Wetland Urbanism

The site for this project is the former headquarters of KBR, a subsidiary of Halliburton. This deteriorating corporate campus stretches from downtown along the northern edge of Buffalo Bayou towards the Houston ship channel. The bayou is an obsolete shipping infrastructure engineered for efficiency at the expense of ecological and aesthetic quality. However, the neglected waterway has been reimagined as one of Houston’s most prized assets by the Bayou Greenway Parks initiative.

This project seeks to transform the voided KBR landscape into a near-town area and reestablish Buffalo Bayou as a natural amenity. Many years of disuse have allowed the KBR property to be reclaimed by an impressive overgrowth of native plant life; however, the soil has been inundated with industrial pollutants which prevent the complete restoration of local biodiversity.

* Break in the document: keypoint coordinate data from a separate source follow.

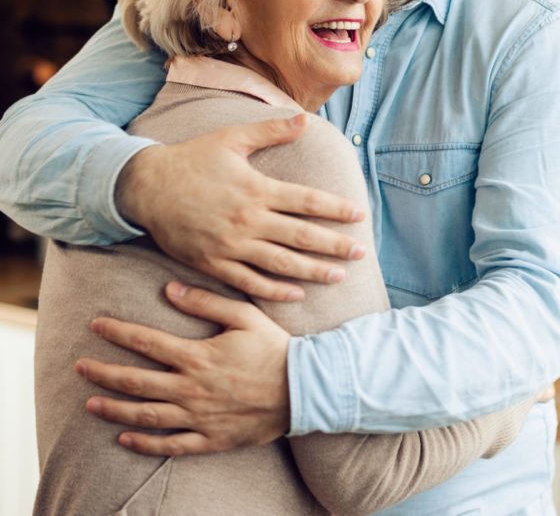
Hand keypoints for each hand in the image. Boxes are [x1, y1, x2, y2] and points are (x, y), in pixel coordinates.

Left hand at [76, 282, 289, 455]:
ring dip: (115, 409)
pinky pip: (171, 446)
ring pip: (146, 416)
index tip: (95, 325)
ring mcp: (199, 417)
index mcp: (198, 355)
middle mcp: (192, 389)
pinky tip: (125, 439)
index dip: (118, 332)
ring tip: (91, 404)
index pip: (147, 342)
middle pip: (137, 381)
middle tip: (79, 367)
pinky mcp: (211, 439)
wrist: (304, 389)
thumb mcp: (244, 315)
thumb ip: (206, 301)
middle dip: (104, 373)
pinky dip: (145, 444)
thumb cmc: (274, 347)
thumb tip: (170, 289)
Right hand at [116, 114, 365, 300]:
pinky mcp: (213, 263)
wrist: (146, 186)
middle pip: (301, 236)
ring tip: (339, 276)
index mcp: (256, 188)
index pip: (306, 201)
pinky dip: (275, 290)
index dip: (335, 209)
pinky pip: (249, 282)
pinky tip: (296, 294)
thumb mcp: (232, 139)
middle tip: (361, 252)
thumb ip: (271, 131)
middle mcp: (247, 219)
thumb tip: (305, 119)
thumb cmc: (192, 159)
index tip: (358, 215)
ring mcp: (230, 245)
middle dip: (335, 245)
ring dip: (313, 271)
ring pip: (280, 263)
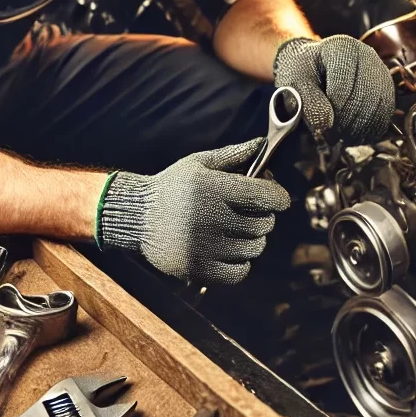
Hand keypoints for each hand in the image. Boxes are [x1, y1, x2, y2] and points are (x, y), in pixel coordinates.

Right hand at [96, 139, 290, 284]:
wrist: (137, 216)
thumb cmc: (173, 186)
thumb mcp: (199, 163)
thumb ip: (233, 155)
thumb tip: (263, 144)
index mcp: (212, 188)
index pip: (265, 197)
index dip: (278, 198)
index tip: (277, 199)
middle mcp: (209, 217)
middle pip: (264, 224)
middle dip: (263, 217)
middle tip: (250, 213)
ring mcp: (203, 246)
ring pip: (254, 248)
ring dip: (253, 240)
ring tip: (237, 231)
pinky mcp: (196, 269)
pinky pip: (239, 272)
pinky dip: (241, 263)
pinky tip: (231, 251)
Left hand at [273, 35, 394, 144]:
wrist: (314, 66)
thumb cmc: (303, 73)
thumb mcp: (296, 84)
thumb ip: (308, 103)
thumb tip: (326, 125)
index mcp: (342, 48)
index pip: (344, 88)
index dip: (334, 114)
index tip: (322, 129)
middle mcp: (367, 54)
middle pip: (366, 97)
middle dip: (349, 124)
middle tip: (332, 138)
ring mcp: (380, 70)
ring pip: (380, 107)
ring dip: (362, 128)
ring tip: (342, 137)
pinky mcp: (387, 87)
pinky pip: (386, 112)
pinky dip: (372, 128)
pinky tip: (355, 134)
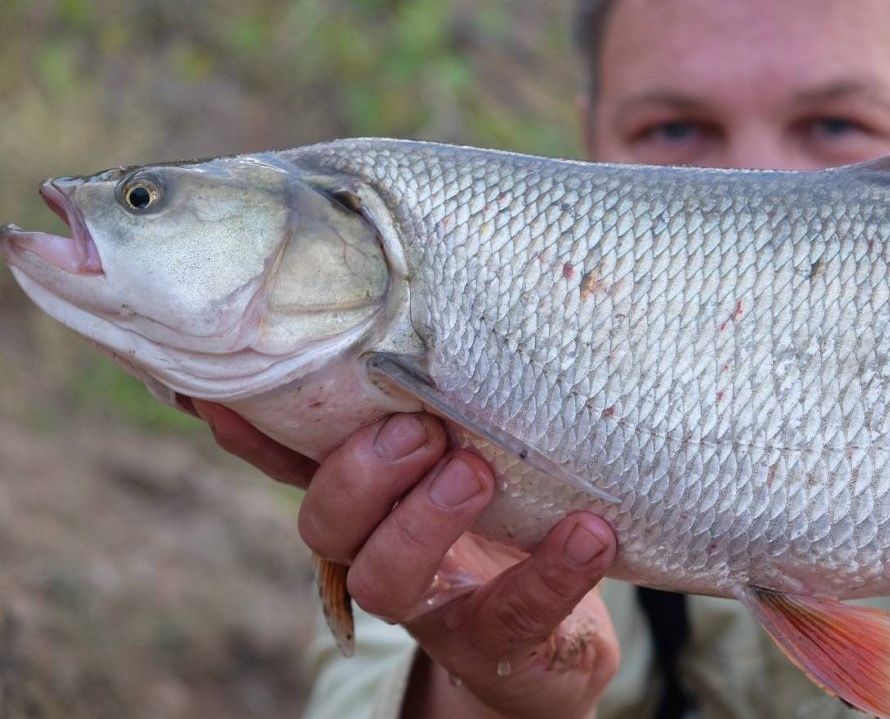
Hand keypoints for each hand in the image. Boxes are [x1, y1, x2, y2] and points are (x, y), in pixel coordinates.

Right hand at [193, 402, 619, 718]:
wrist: (555, 645)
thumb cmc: (507, 520)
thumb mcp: (472, 451)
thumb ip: (444, 406)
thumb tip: (429, 313)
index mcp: (369, 500)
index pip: (296, 464)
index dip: (254, 434)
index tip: (230, 392)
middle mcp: (380, 553)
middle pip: (327, 523)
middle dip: (363, 473)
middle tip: (422, 430)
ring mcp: (433, 605)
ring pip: (387, 577)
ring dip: (425, 520)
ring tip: (478, 472)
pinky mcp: (496, 642)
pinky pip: (513, 613)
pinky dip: (552, 571)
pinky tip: (590, 533)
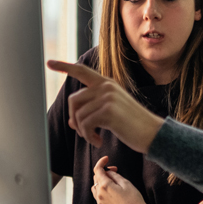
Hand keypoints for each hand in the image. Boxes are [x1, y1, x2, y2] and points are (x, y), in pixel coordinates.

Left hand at [46, 60, 163, 151]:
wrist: (152, 133)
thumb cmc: (132, 125)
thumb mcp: (111, 112)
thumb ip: (92, 110)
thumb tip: (71, 121)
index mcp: (107, 83)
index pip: (82, 71)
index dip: (64, 66)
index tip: (49, 62)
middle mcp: (106, 86)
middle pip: (73, 100)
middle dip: (74, 118)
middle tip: (83, 132)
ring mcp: (107, 97)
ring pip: (78, 115)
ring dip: (83, 131)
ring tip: (94, 137)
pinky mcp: (108, 111)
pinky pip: (85, 125)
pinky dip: (88, 137)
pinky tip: (98, 141)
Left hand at [91, 156, 148, 203]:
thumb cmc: (134, 199)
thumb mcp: (126, 183)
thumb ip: (114, 175)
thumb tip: (108, 172)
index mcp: (105, 186)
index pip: (97, 170)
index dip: (101, 162)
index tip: (106, 159)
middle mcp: (99, 195)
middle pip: (96, 178)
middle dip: (104, 172)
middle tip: (115, 170)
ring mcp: (100, 203)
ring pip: (95, 188)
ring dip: (101, 182)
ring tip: (113, 182)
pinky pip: (98, 198)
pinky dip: (102, 192)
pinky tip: (112, 192)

The master plan is programmatically divided into a wetland park preserve to the south and a new residential neighborhood to the north. The two ecologies meet along a series of delaminating edges which form various infrastructural features, such as streets, linear towers, and retention ponds for drainage filtration. Several plant species are introduced throughout the site with the intention of cleaning the contaminated soil. The project furthermore maintains a wide margin for wetland area by increasing density at the city edge. Environmentally, high-density development is seen as a way of reversing suburban sprawl for a more energy conscious future.